Bause grew up in Ontario and took her education in Peterborough - but it was always the mountains that called out to her for summertime work, and eventually, as a permanent home.
Bringing with her some inspiration from Group of Seven painter Lawren Harris - himself known to favour both Ontario Shield beauty and the grandeur of the Canadian Rockies - Bause now loves nothing better than to spend time outdoors taking photos and drinking in the beauty that inspires her paintings.
Many of her favourite scenes can be found in her former home base of Lake Louise, Lake O'Hara and beyond to Emerald Lake in Yoho National Park, but her body of work continues to broaden as she hikes, skis and canoes in new mountain places.

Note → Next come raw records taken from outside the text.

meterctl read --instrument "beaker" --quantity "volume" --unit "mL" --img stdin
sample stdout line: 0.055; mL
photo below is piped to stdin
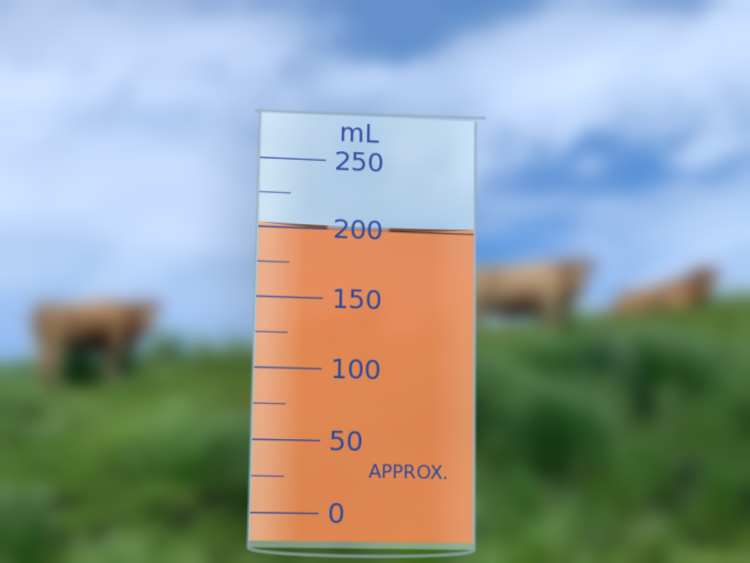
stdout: 200; mL
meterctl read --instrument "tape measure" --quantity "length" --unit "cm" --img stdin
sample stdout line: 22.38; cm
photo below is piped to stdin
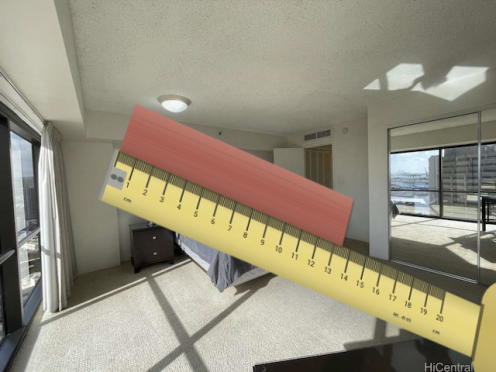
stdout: 13.5; cm
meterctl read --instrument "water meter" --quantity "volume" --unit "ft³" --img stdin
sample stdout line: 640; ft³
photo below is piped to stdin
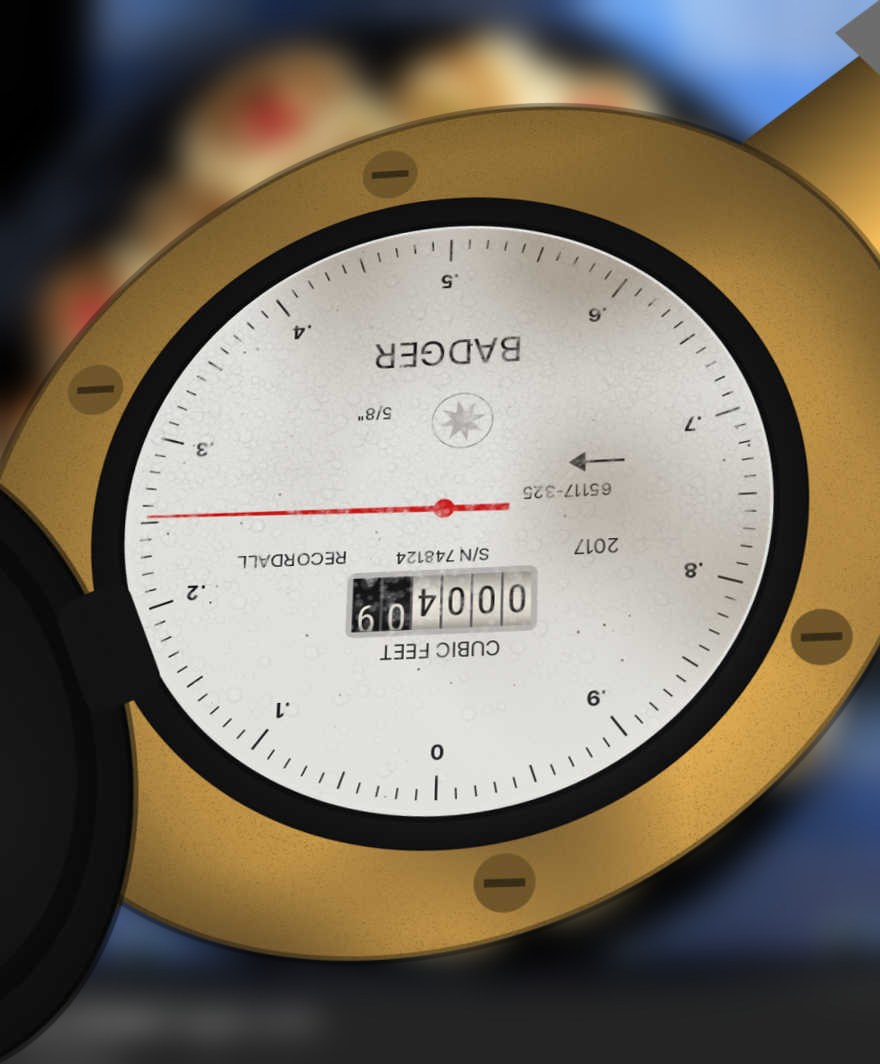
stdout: 409.25; ft³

This summer, she hopes to work in plenaire, or, as the French would have it, right out in the middle of all that beauty with nothing but an easel, her paints, and more fresh air than some cities have seen in a decade. In her future, she'd love to take on some commissioned works and gradually ease into the life of a full-time painter.
In the meantime, she has the support of her employer in Canmore, Wilderness Homes by Riverdale, a local homebuilder that has purchased one of her large works to hang in a showhome.
She also has the inspiration that comes with sharing her considerable talent with others - in painting classes held in Canmore and Banff as part of their continuing education programs.
While the life of a full-time painter still lies in her future, Bause appears content to work hard at her colourful paintings, with colourful strokes ranging from the whimsical to the bold. It's a bright start indeed.